CAMPBELL: Antes disso, o amor era simplesmente Eros, o deus que excita o apetite sexual. Isso não corresponde à experiência do apaixonar-se, da maneira como os trovadores a compreenderam. Eros é muito mais impessoal do que apaixonar-se. As pessoas não tinham conhecimento do Amor. O Amor é algo pessoal, que os trovadores reconheceram. Eros e Ágape são amores impessoais.

(…) Eros é um impulso biológico. É o entusiasmo dos órgãos por outros órgãos. O fator pessoal não conta. Ágape é “ama teu próximo como a ti mesmo”, o amor espiritual. Não importa quem seja o próximo.

(…) A experiência de Eros é uma espécie de arrebatamento. Na Índia, o deus do amor é um jovem forte, vigoroso, com um arco e uma aljava de setas. Os nomes das setas são “Agonia-Portadora-da-Morte”, “Revele-se” e assim por diante. Na verdade, ele apenas lança uma das setas na sua direção e produz uma explosão totalmente fisiológica, psicológica.

Já o outro amor, Ágape, é amar o próximo como a si mesmo. Outra vez, não importa que seja a pessoa.

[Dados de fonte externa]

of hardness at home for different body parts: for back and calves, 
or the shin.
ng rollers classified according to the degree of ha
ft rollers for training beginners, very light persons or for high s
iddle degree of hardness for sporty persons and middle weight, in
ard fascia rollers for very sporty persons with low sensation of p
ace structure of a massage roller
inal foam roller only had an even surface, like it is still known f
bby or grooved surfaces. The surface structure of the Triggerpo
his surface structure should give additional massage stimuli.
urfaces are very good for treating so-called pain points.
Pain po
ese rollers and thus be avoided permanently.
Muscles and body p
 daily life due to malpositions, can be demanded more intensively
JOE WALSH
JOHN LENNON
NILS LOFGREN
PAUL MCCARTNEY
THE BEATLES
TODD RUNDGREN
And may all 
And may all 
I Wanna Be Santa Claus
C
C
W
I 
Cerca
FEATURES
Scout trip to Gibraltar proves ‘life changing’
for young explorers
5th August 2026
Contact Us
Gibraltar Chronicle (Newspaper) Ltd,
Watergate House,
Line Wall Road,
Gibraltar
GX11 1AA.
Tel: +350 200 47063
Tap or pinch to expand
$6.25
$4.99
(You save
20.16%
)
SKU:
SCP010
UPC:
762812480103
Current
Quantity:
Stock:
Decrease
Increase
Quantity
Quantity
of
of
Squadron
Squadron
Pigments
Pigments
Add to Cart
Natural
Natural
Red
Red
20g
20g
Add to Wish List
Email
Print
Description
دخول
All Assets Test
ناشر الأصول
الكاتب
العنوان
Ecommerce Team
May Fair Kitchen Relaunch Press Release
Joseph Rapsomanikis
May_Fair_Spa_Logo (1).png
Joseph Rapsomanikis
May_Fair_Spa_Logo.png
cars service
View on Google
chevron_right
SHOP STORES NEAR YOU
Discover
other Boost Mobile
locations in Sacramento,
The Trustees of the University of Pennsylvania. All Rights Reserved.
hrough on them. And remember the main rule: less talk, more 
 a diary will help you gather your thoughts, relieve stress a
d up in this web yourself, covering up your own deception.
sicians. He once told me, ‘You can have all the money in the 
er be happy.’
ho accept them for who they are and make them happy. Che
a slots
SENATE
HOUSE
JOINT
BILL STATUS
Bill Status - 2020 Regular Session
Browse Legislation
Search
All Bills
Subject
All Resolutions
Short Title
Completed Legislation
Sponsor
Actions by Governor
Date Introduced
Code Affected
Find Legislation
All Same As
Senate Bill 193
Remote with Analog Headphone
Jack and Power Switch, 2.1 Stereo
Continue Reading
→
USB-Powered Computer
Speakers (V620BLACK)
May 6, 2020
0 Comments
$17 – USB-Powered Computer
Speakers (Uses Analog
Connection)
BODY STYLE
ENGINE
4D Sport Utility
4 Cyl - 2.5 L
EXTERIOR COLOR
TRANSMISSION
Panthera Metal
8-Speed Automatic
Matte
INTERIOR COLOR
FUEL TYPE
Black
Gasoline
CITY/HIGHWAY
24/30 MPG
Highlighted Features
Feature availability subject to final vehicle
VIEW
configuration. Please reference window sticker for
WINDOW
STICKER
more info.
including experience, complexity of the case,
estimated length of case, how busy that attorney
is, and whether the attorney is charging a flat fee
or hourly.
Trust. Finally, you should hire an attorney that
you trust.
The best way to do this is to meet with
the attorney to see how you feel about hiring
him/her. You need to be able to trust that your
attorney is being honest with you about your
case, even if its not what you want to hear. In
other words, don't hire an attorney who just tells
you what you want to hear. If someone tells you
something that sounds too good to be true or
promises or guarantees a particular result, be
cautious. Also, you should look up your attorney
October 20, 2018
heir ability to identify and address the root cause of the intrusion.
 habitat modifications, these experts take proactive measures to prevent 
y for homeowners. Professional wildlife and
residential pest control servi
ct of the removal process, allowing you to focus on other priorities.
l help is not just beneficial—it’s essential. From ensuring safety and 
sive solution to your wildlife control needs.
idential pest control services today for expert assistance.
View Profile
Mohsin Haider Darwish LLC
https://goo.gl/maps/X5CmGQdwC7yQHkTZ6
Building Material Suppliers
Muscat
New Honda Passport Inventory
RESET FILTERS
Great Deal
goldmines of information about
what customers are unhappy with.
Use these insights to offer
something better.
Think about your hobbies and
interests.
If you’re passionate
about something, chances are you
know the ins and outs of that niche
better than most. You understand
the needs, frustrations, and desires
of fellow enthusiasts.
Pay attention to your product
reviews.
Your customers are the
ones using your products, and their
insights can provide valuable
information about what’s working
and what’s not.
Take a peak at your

É o seu próximo, e você deve manifestar essa espécie de amor.

Mas, com o Amor, o que temos é um ideal puramente pessoal. Aquela espécie de arrebatamento que deriva do encontro dos olhares, como se diz na tradição trovadoresca, é uma experiência entre duas pessoas.

(…) É uma experiência pessoal, individual, e creio que esse é o aspecto essencial que torna grandioso o Ocidente, distinguindo-se de todas as outras tradições que eu conheço.

MOYERS: Então a coragem de amar se tornou a coragem de afirmar uma experiência individual contra a tradição — a tradição da Igreja. Por que isso foi importante na evolução do Ocidente?

CAMPBELL: Foi importante porque deu ao Ocidente essa ênfase no indivíduo, no sentido de que cada um tivesse fé na sua própria experiência, em vez de simplesmente repetir o que lhe era imposto pelos outros. Isso sublinha a vaidade da experiência individual no tocante à humanidade, à vida, aos valores, contra o caráter monolítico do sistema. O sistema monolítico é um sistema mecânico: cada máquina funciona exatamente como qualquer outra, saída da mesma oficina.

(…)MOYERS: E a libido?

CAMPBELL: A libido é o impulso para a vida. Vem do coração.

MOYERS: E o coração é…

CAMPBELL: … o coração é o órgão que se abre para o outro. É a qualidade humana, em oposição às qualidades animais, que têm a ver com o interesse próprio de cada um.

Foto da capa do livro O Poder do Mito de Joseph Campbell com Bill Moyers, edição da Editora Palas Athena. A capa é preta, com fontes serifadas em caixa alta. No centro, um símbolo com um dragão dourado cercado de padrões redondos, nas cores vermelha e azul.